Work instruction: The entries must be repeated verbatim, and their images left out.

Working data:
+-------+

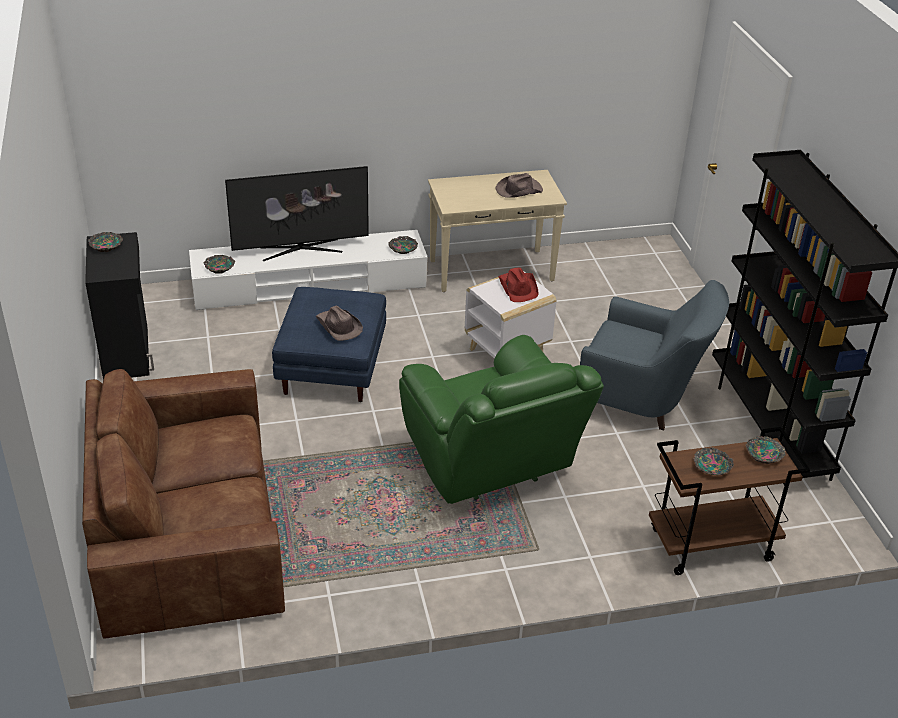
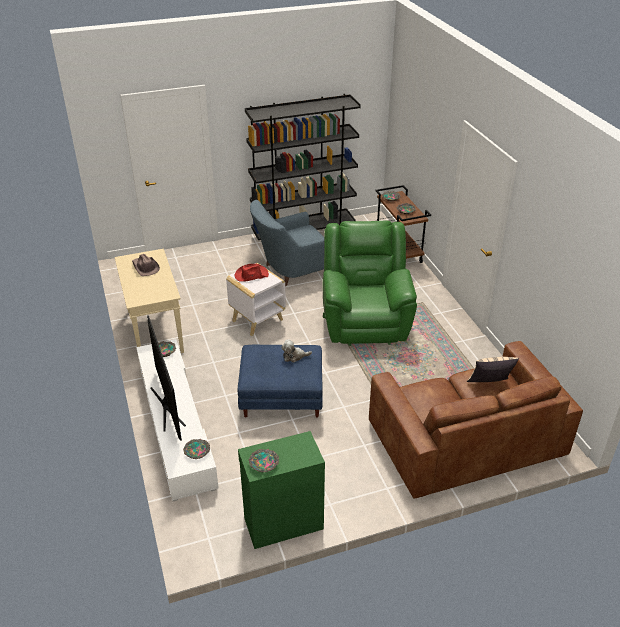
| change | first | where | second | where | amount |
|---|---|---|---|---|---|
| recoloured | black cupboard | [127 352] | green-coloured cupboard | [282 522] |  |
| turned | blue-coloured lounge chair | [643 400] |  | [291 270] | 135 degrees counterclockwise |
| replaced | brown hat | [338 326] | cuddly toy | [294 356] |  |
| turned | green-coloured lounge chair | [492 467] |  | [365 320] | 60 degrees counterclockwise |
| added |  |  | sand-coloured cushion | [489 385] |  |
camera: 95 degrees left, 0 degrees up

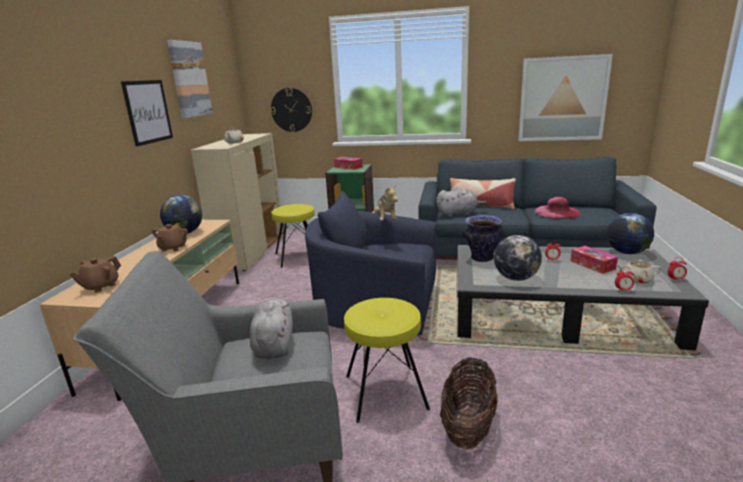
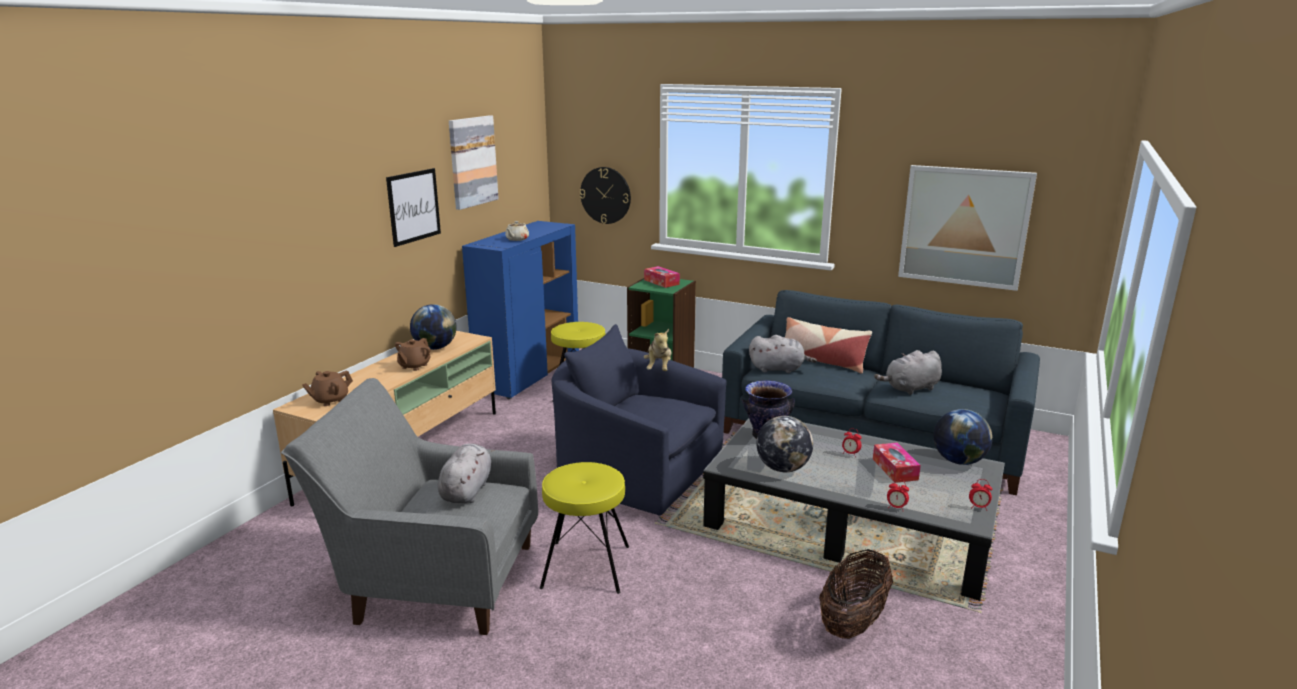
| change | first | where | second | where | amount |
|---|---|---|---|---|---|
| recoloured | sand-coloured cupboard | [251 252] | blue-coloured cupboard | [529 374] |  |
| moved | household basket | [468 426] |  | [853 622] |  |
| replaced | pinkish hat | [557 212] | grey cuddly toy | [910 389] |  |
| removed | sand-coloured tea pot | [636 279] |  |  |  |
camera: 15 degrees right, 0 degrees up

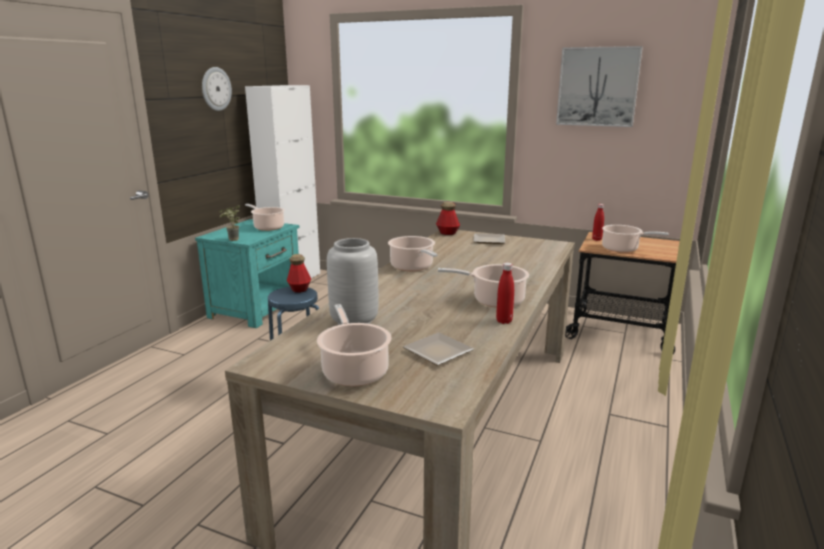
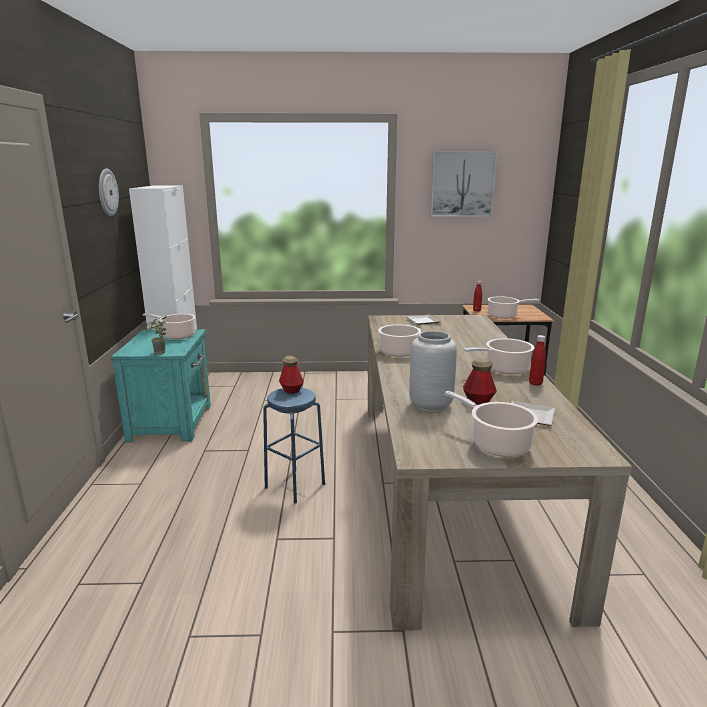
| change | first | where | second | where | amount |
|---|---|---|---|---|---|
| moved | beverage bottle | [447 233] |  | [478 400] |  |
camera: 25 degrees left, 0 degrees up

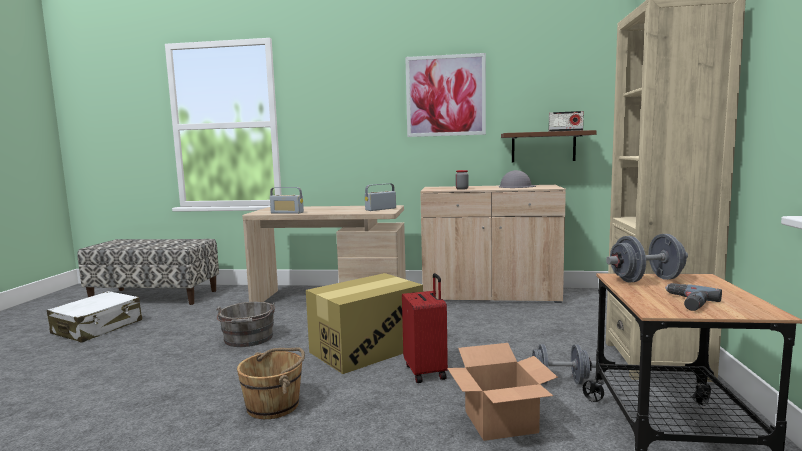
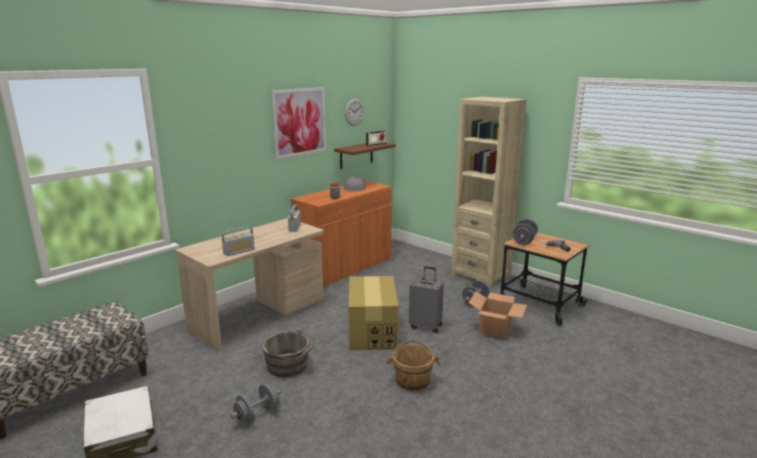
| change | first | where | second | where | amount |
|---|---|---|---|---|---|
| added |  |  | grey free weight | [257 416] |  |
| recoloured | sand-coloured cupboard | [490 295] | orange cupboard | [345 268] |  |
| added |  |  | hanging clock | [354 112] |  |
| recoloured | reddish travel case | [426 372] | grey travel case | [426 326] |  |
camera: 55 degrees left, 10 degrees up

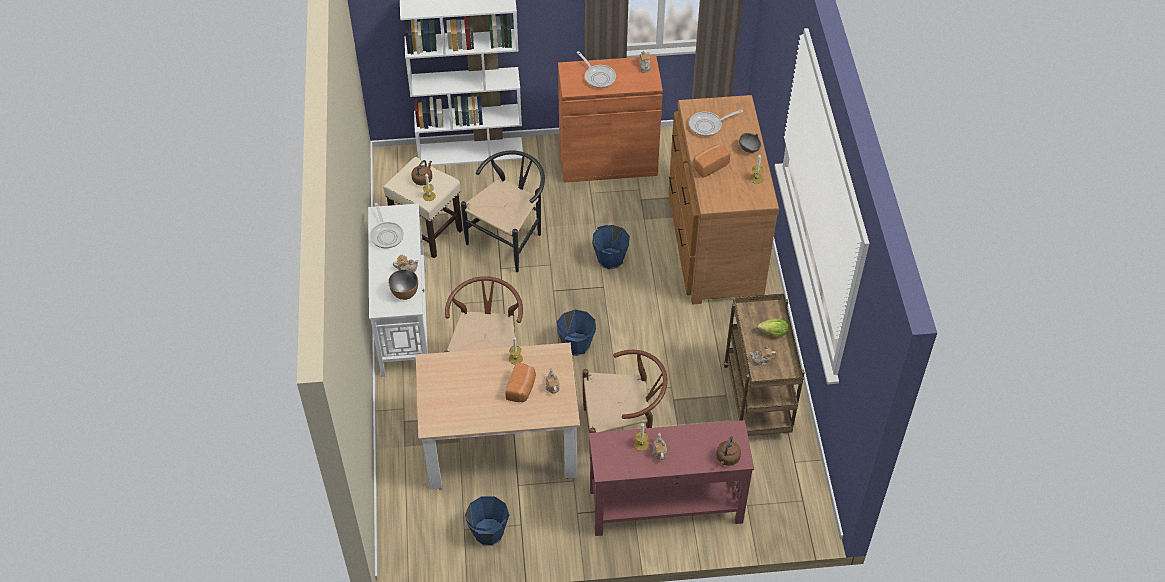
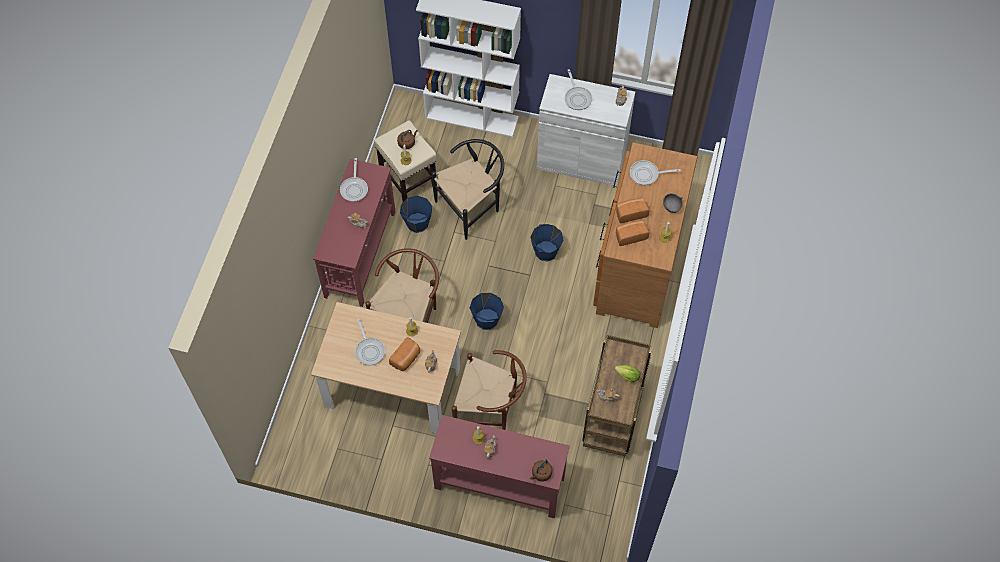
| change | first | where | second | where | amount |
|---|---|---|---|---|---|
| recoloured | white-coloured narrow table | [404 319] | reddish narrow table | [361 253] |  |
| added |  |  | pan | [369 350] |  |
| moved | blue-coloured bucket | [488 532] |  | [417 223] |  |
| recoloured | orange cupboard | [608 162] | white-coloured cupboard | [581 160] |  |
| added |  |  | bread | [630 236] |  |
| removed | bowl | [405 293] |  |  |  |
camera: 20 degrees right, 10 degrees up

+-------+

Solution for this problem:
| change | first | where | second | where | amount |
|---|---|---|---|---|---|
| recoloured | black cupboard | [127 352] | green-coloured cupboard | [282 522] |  |
| turned | blue-coloured lounge chair | [643 400] |  | [291 270] | 135 degrees counterclockwise |
| replaced | brown hat | [338 326] | cuddly toy | [294 356] |  |
| turned | green-coloured lounge chair | [492 467] |  | [365 320] | 60 degrees counterclockwise |
| added |  |  | sand-coloured cushion | [489 385] |  |
camera: 95 degrees left, 0 degrees up

| change | first | where | second | where | amount |
|---|---|---|---|---|---|
| recoloured | sand-coloured cupboard | [251 252] | blue-coloured cupboard | [529 374] |  |
| moved | household basket | [468 426] |  | [853 622] |  |
| replaced | pinkish hat | [557 212] | grey cuddly toy | [910 389] |  |
| removed | sand-coloured tea pot | [636 279] |  |  |  |
camera: 15 degrees right, 0 degrees up

| change | first | where | second | where | amount |
|---|---|---|---|---|---|
| moved | beverage bottle | [447 233] |  | [478 400] |  |
camera: 25 degrees left, 0 degrees up

| change | first | where | second | where | amount |
|---|---|---|---|---|---|
| added |  |  | grey free weight | [257 416] |  |
| recoloured | sand-coloured cupboard | [490 295] | orange cupboard | [345 268] |  |
| added |  |  | hanging clock | [354 112] |  |
| recoloured | reddish travel case | [426 372] | grey travel case | [426 326] |  |
camera: 55 degrees left, 10 degrees up

| change | first | where | second | where | amount |
|---|---|---|---|---|---|
| recoloured | white-coloured narrow table | [404 319] | reddish narrow table | [361 253] |  |
| added |  |  | pan | [369 350] |  |
| moved | blue-coloured bucket | [488 532] |  | [417 223] |  |
| recoloured | orange cupboard | [608 162] | white-coloured cupboard | [581 160] |  |
| added |  |  | bread | [630 236] |  |
| removed | bowl | [405 293] |  |  |  |
camera: 20 degrees right, 10 degrees up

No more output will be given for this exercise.